Saved data entries:
┏━━
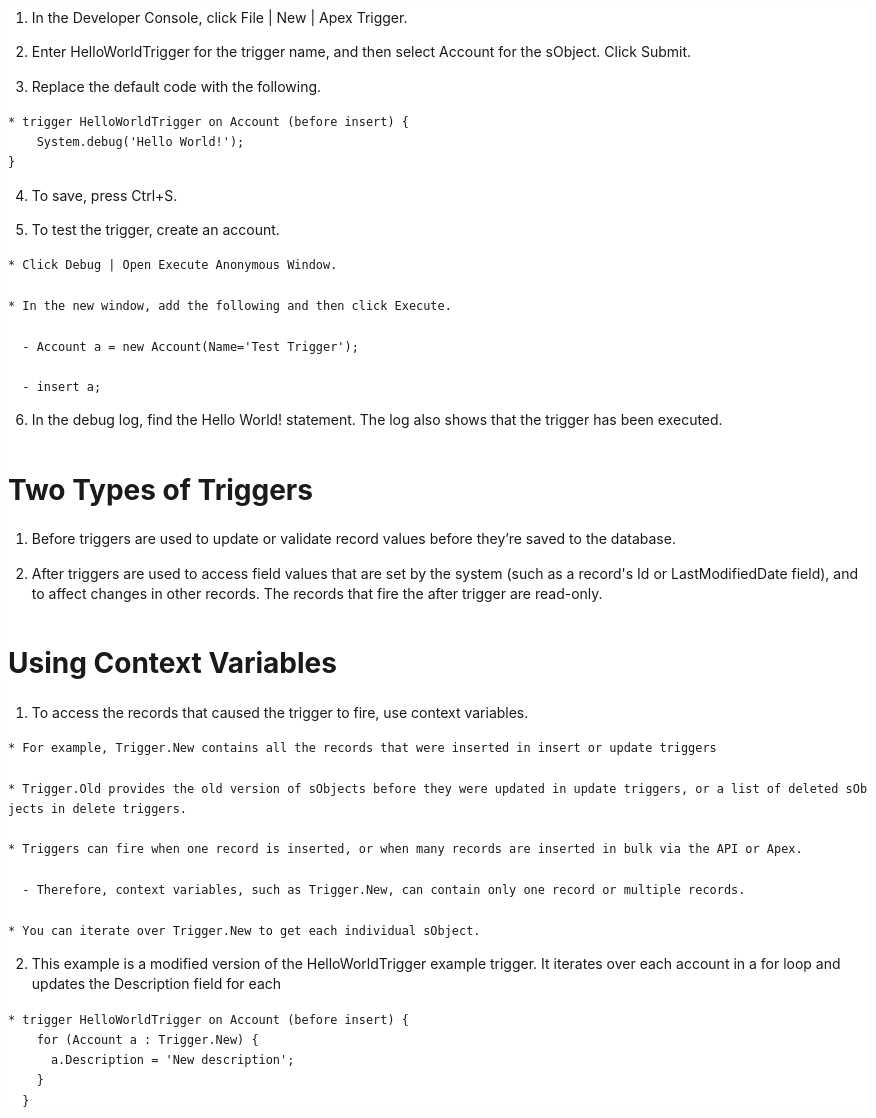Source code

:   1. In the Developer Console, click File | New | Apex Trigger. 

  2. Enter HelloWorldTrigger for the trigger name, and then select Account for the sObject. Click Submit.

  3. Replace the default code with the following.

    * trigger HelloWorldTrigger on Account (before insert) {
	    System.debug('Hello World!');
    }

  4. To save, press Ctrl+S.

  5. To test the trigger, create an account.

    * Click Debug | Open Execute Anonymous Window.

    * In the new window, add the following and then click Execute.

      - Account a = new Account(Name='Test Trigger');

      - insert a;

  6. In the debug log, find the Hello World! statement. The log also shows that the trigger has been executed.

# Two Types of Triggers

  1. Before triggers are used to update or validate record values before they’re saved to the database.

  2. After triggers are used to access field values that are set by the system (such as a record's Id or LastModifiedDate field), and to affect changes in other records. The records that fire the after trigger are read-only.

# Using Context Variables

  1. To access the records that caused the trigger to fire, use context variables.

    * For example, Trigger.New contains all the records that were inserted in insert or update triggers

    * Trigger.Old provides the old version of sObjects before they were updated in update triggers, or a list of deleted sObjects in delete triggers.

    * Triggers can fire when one record is inserted, or when many records are inserted in bulk via the API or Apex.

      - Therefore, context variables, such as Trigger.New, can contain only one record or multiple records.

    * You can iterate over Trigger.New to get each individual sObject.

  2. This example is a modified version of the HelloWorldTrigger example trigger. It iterates over each account in a for loop and updates the Description field for each

    * trigger HelloWorldTrigger on Account (before insert) {
        for (Account a : Trigger.New) {
          a.Description = 'New description';
        }        
      }
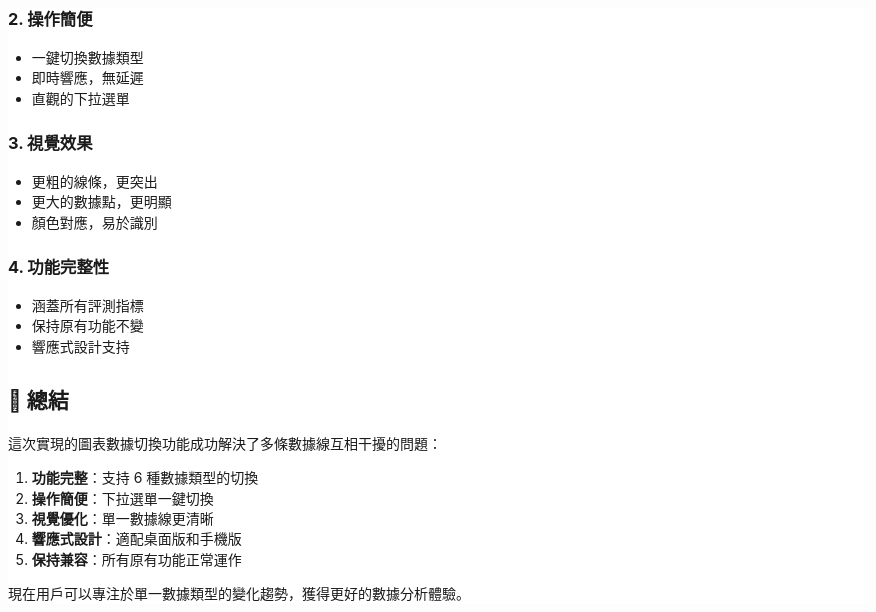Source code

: ### 2. **操作簡便**

- 一鍵切換數據類型
- 即時響應，無延遲
- 直觀的下拉選單

### 3. **視覺效果**

- 更粗的線條，更突出
- 更大的數據點，更明顯
- 顏色對應，易於識別

### 4. **功能完整性**

- 涵蓋所有評測指標
- 保持原有功能不變
- 響應式設計支持

## 📝 總結

這次實現的圖表數據切換功能成功解決了多條數據線互相干擾的問題：

1. **功能完整**：支持 6 種數據類型的切換
2. **操作簡便**：下拉選單一鍵切換
3. **視覺優化**：單一數據線更清晰
4. **響應式設計**：適配桌面版和手機版
5. **保持兼容**：所有原有功能正常運作

現在用戶可以專注於單一數據類型的變化趨勢，獲得更好的數據分析體驗。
┗━━
> [WHAT IS NEEDED]
Working through the entries above, copy every line in which "following" is found.

> [EXERCISE RESPONSE]
  3. Replace the default code with the following.
    * In the new window, add the following and then click Execute.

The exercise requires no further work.